Lucio Dalla vivrà in eterno,
le sue canzoni ci hanno accompagnato per tanti anni della nostra vita con il
loro stile inconfondibile, credo sia questo soprattutto a rendere immortale un
musicista: quando non lo si confonde con nessun altro. La sua prima canzone per
me è stata 4 marzo 1943, ero una bambina e lo ricordo a San Remo sul
palcoscenico dell'Ariston quando la televisione era ancora in bianco e nero.
Poi crescendo ho ascoltato tante altre creazioni da Piazza grande, L'anno
che verrà, a Futura, Anna e Marco fino a Balla balla
ballerino, Settima luna...e poi ancora quando adolescente non ero più. Non
le ricordo in ordine di tempo, queste sono le prime che la memoria ha
rievocato: a tutte queste canzoni è legato un ricordo della mia vita. Certi
personaggi non dovrebbero mai morire, per loro le leggi dell'universo
eccezionalmente dovrebbero essere sospese. Scomparendo portano con sé anche una
parte della nostra vita, ma non il ricordo perché Lucio Dalla è un grande
artista che ci ha aiutati a crescere, a sentirci meno soli, a vivere insieme.
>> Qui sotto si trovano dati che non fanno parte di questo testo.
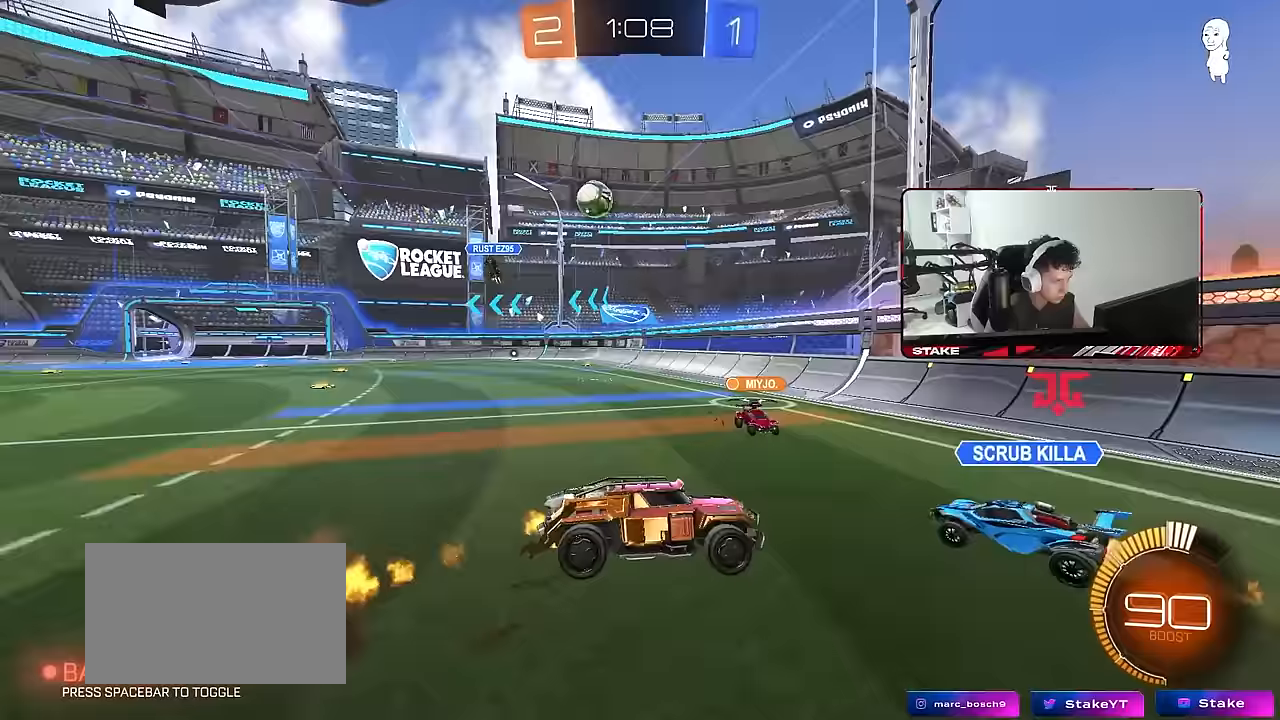
{"keys": ["a"], "mouse": [], "mouse_move": "still", "events": [[17, "mouse_left", "up"], [67, "a", "up"], [67, "mouse_right", "up"], [67, "s", "up"], [67, "shift", "up"], [117, "mouse_right", "down"], [217, "a", "down"], [217, "mouse_right", "up"], [217, "s", "down"], [483, "s", "up"]]}
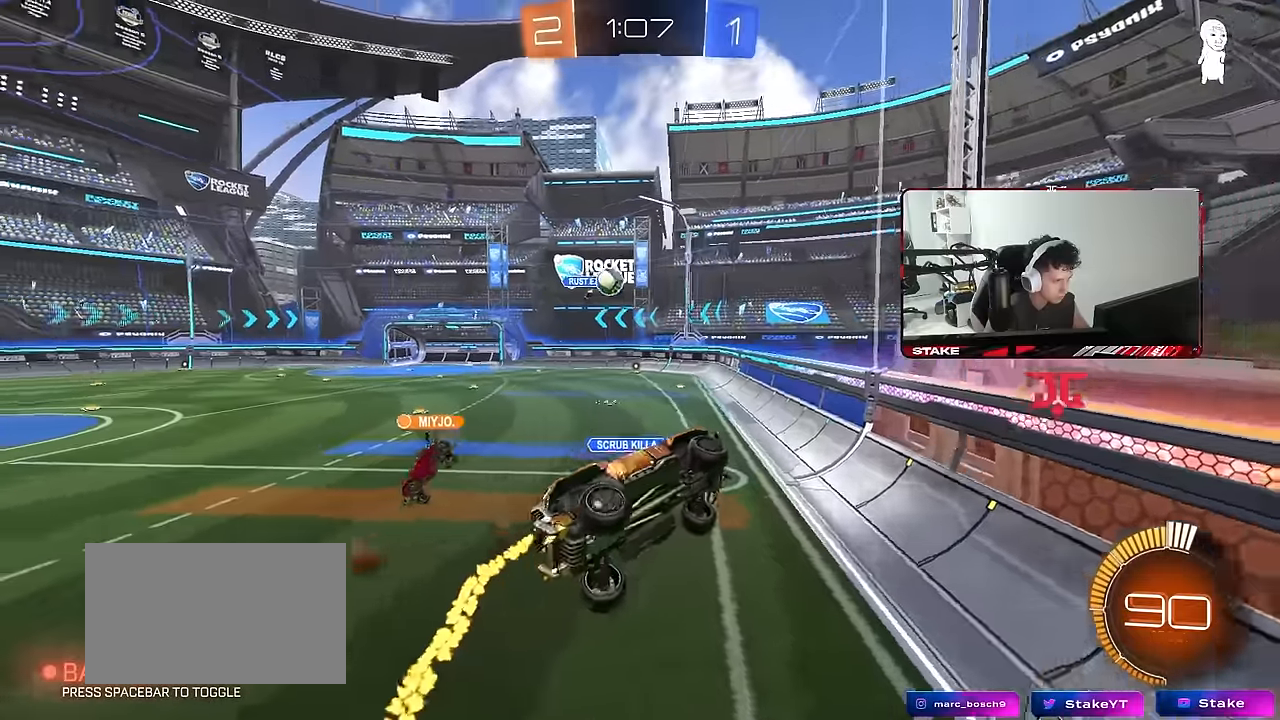
{"keys": ["w"], "mouse": [], "mouse_move": "still", "events": [[33, "a", "up"], [183, "w", "down"], [267, "d", "down"], [500, "d", "up"]]}
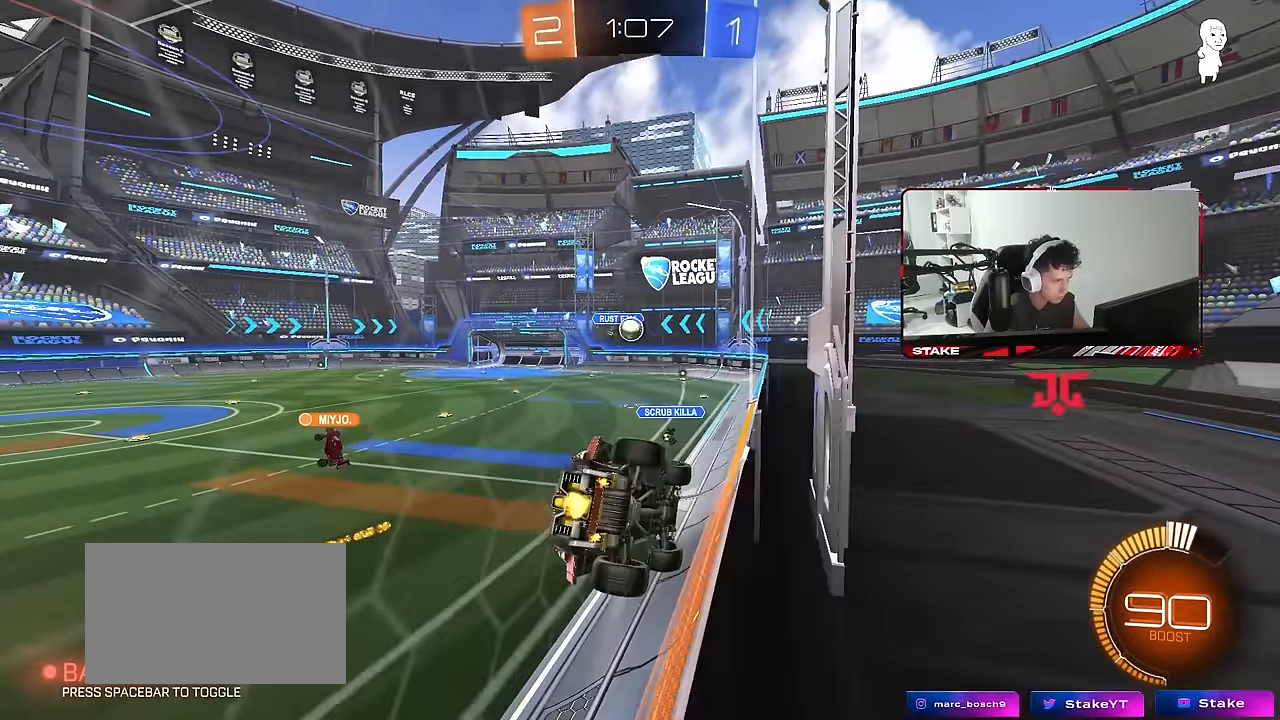
{"keys": ["w"], "mouse": [], "mouse_move": "still", "events": [[150, "d", "down"], [233, "d", "up"]]}
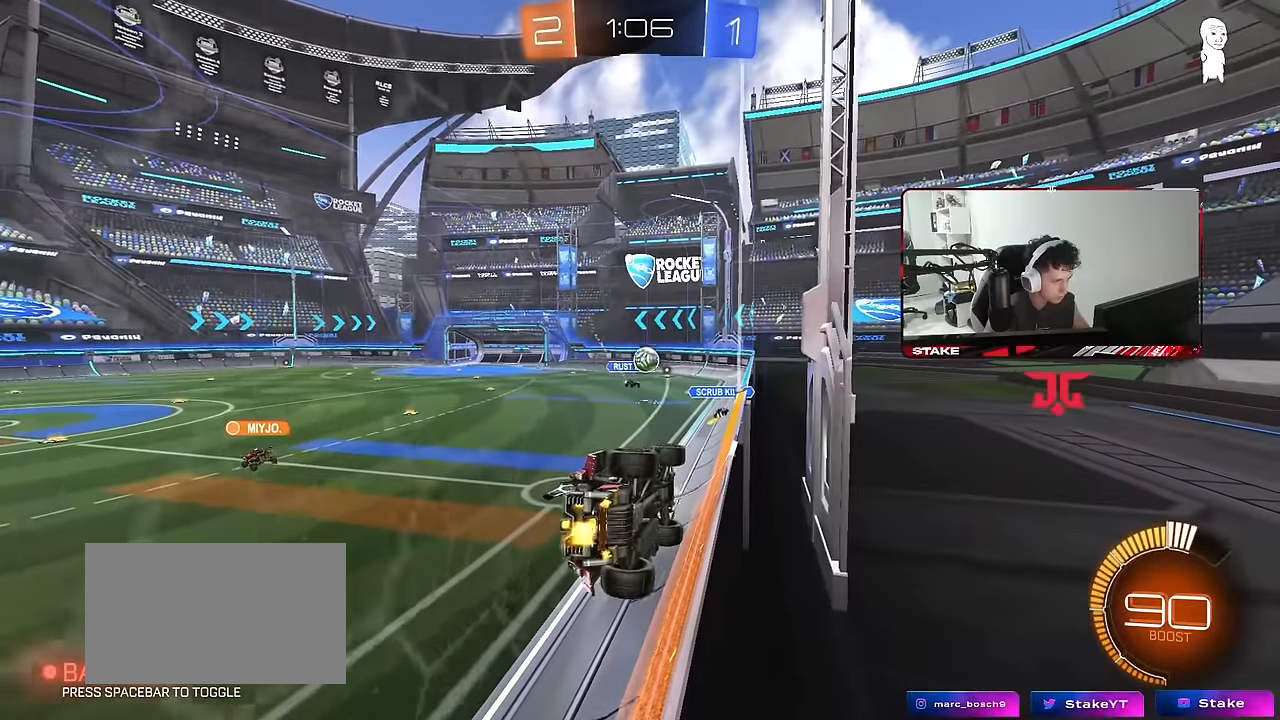
{"keys": ["w"], "mouse": [], "mouse_move": "still", "events": [[167, "d", "down"], [300, "d", "up"]]}
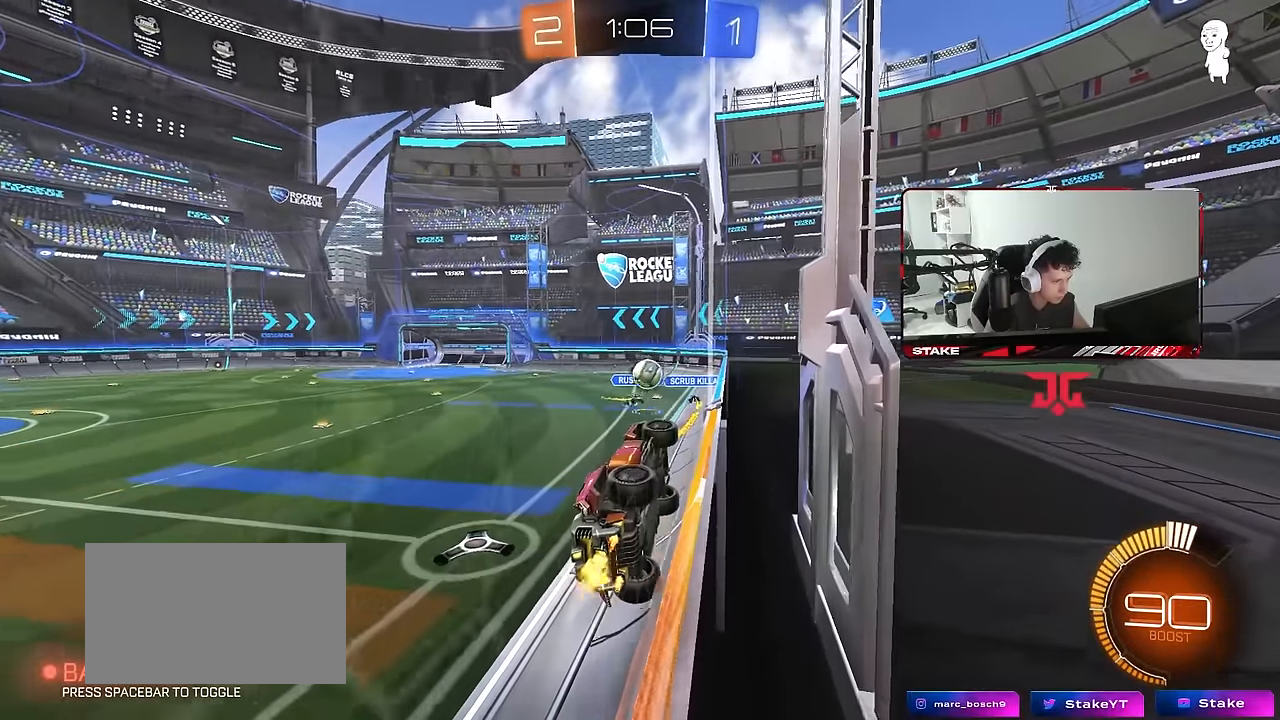
{"keys": ["a", "s", "shift"], "mouse": [], "mouse_move": "still", "events": [[183, "d", "down"], [267, "mouse_left", "down"], [317, "d", "up"], [317, "w", "up"], [367, "mouse_right", "down"], [417, "a", "down"], [450, "mouse_left", "up"], [450, "shift", "down"], [500, "mouse_right", "up"], [500, "s", "down"]]}
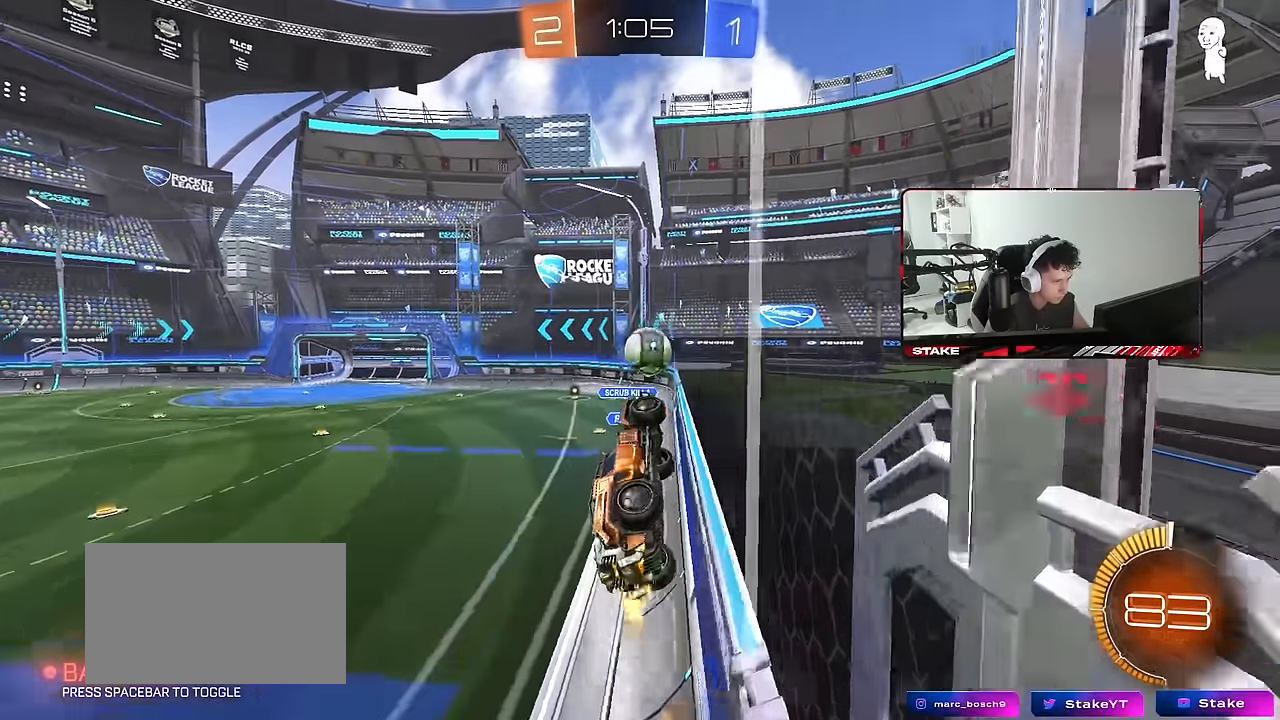
{"keys": ["w"], "mouse": ["left"], "mouse_move": "still", "events": [[183, "shift", "up"], [233, "s", "up"], [283, "a", "up"], [283, "mouse_left", "down"], [333, "d", "down"], [383, "w", "down"], [467, "d", "up"]]}
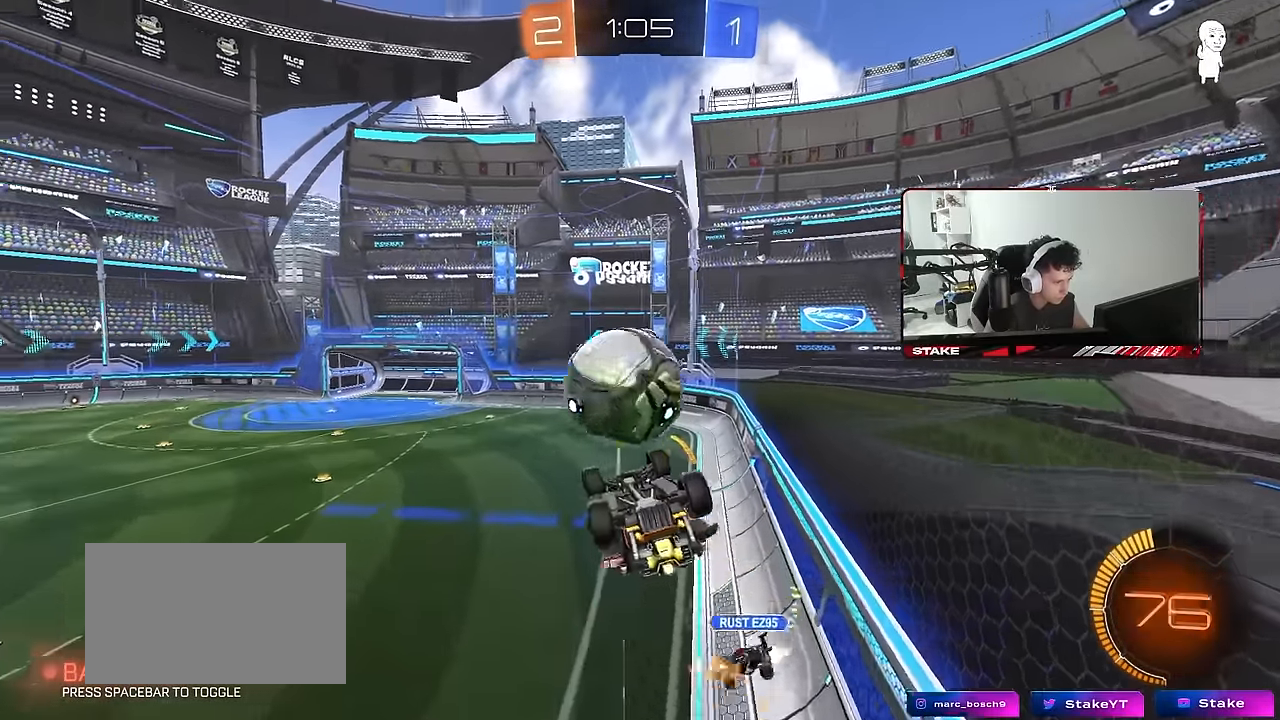
{"keys": ["a", "s"], "mouse": [], "mouse_move": "still", "events": [[17, "a", "down"], [67, "mouse_right", "down"], [67, "shift", "down"], [117, "mouse_left", "up"], [250, "mouse_right", "up"], [300, "w", "up"], [450, "s", "down"], [483, "shift", "up"]]}
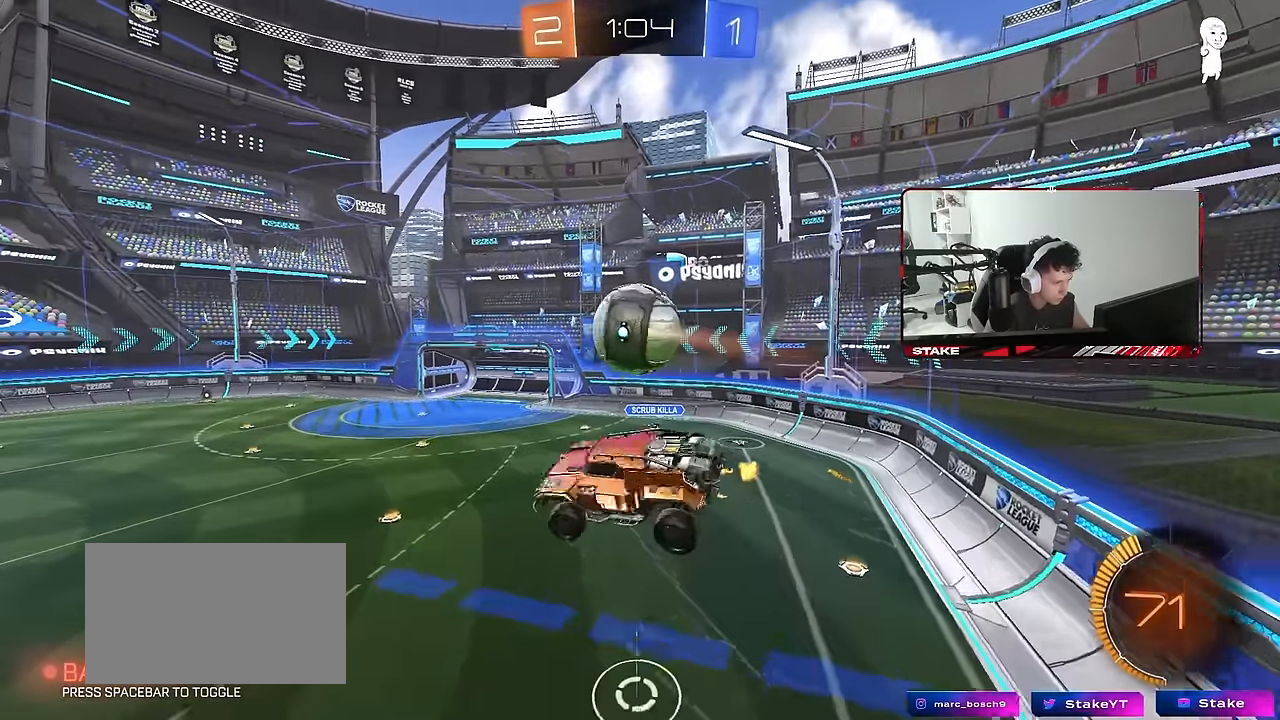
{"keys": ["d", "q"], "mouse": ["left"], "mouse_move": "still", "events": [[217, "a", "up"], [267, "d", "down"], [367, "mouse_left", "down"], [367, "q", "down"], [500, "s", "up"]]}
Rammento un suo concerto in piazza Duomo del 1981, erano i tempi in cui
indossava il baschetto blu di maglia: pioveva, la piazza era strapiena, lui
impassibile con un impermeabile giallo si esibiva per tutti noi. Tanti anni
dopo nel 2004 ero a teatro per assistere alla sua opera Tosca, amore
disperato, ritornata a casa ho scritto queste righe che sento molto adatte alla
circostanza:
Tosca, la celebre opera di
Puccini reinterpretata da Lucio Dalla, trasmette qualcosa di insolito che va al
di là della semplice emozione che un amore tragico come quello dei due
protagonisti, Tosca Florio e Mario Cavaradossi, suscita. I rifacimenti sono spesso
molto discutibili e a volte nascondono l’incapacità di un artista di produrre
qualcosa di nuovo, ma in questo caso l’interpretazione di Dalla regala nuove
suggestioni. La trama dell’opera pucciniana è fedelmente riproposta, ma tutto
il resto è libera creatività. Le musiche, i costumi, le coreografie e il cast
coinvolgono lo spettatore in un susseguirsi di emozioni da montagne russe. La
musica, le voci e le immagini di scena sembrano preludere un uragano di
passione per poi riportare immediatamente in una condizione di malinconia, come
se qualcosa di bello stesse per accadere e poi non trovi realizzazione. Questa
situazione lascia col fiato sospeso e con un certo sconforto nel cuore, lo
spettatore com-patisce (nel senso di patire con) lo stato d’animo dei due
innamorati che si nutrono della loro passione, ma sentono la minaccia della
fine incombere sulla loro unione. Tosca e Mario, amandosi perdutamente e
disperatamente, diventano un simbolo dell’Amore che supera le rigide barriere
della convenzionalità per raggiungere l’Assoluto: chiunque ami è qui
rappresentato. Un altro aspetto particolare di quest’opera è la capacità di
portare, in alcuni momenti, ad un punto alto di commozione per poi introdurre
una parentesi quasi comica capace di interdire il pianto che stava per
sgorgare. Apparentemente può significare una volontà di sdrammatizzare, in
realtà credo sia il voler mettere in scena gli opposti: tragico e comico nella
vita spesso si incontrano cercando di contendersi il primato. La
rappresentazione, davvero originale nel mettere insieme generi musicali
differenti, si conclude con il messaggio che i grandi amori vivono oltre
la morte e, certamente, oltre ogni tentativo di inficiarli. Mi ha colpita
Iskra Menarini che nel ruolo di Sidonia, personaggio creato da Dalla, è la
splendida interprete di “Amore disperato”, il leit motiv dell’intera
rappresentazione. Lucio Dalla tiene d’occhio costantemente la sua
creatura aggirandosi in sala, ma appena ti accorgi della sua presenza si
dilegua con l’agilità di un gatto e scompare come una visione.